■ **DATA FOR THE TASK**:
***
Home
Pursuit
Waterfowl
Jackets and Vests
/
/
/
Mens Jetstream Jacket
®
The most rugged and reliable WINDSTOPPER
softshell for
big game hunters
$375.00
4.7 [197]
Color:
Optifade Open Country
***
■ **THE PROBLEM**: Rewrite the rows with every "rugged" swapped for "durable", leaving everything else unchanged.

■ **EXERCISE SOLUTION**:
Home
Pursuit
Waterfowl
Jackets and Vests
/
/
/
Mens Jetstream Jacket
®
The most durable and reliable WINDSTOPPER
softshell for
big game hunters
$375.00
4.7 [197]
Color:
Optifade Open Country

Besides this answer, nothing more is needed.